┌─ SOURCE RECORDS

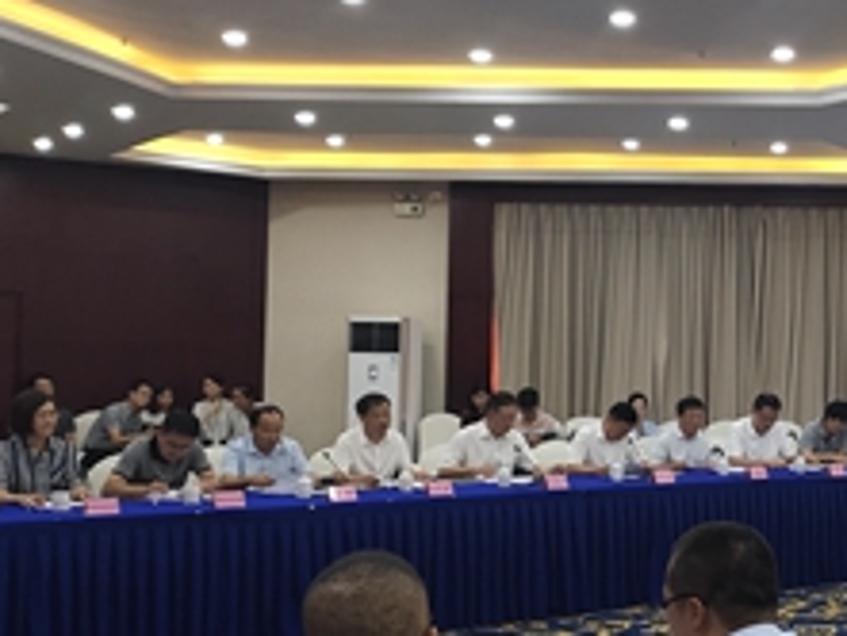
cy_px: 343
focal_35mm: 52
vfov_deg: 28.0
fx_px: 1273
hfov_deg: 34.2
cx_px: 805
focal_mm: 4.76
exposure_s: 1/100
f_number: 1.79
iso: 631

└─

- [BRIEF]: What should appear is an exact copy of the lines from the one with "focal_35mm: 52" through the end of the entries above, ends included, and no other text.

- [ANSWER SECTION]:
focal_35mm: 52
vfov_deg: 28.0
fx_px: 1273
hfov_deg: 34.2
cx_px: 805
focal_mm: 4.76
exposure_s: 1/100
f_number: 1.79
iso: 631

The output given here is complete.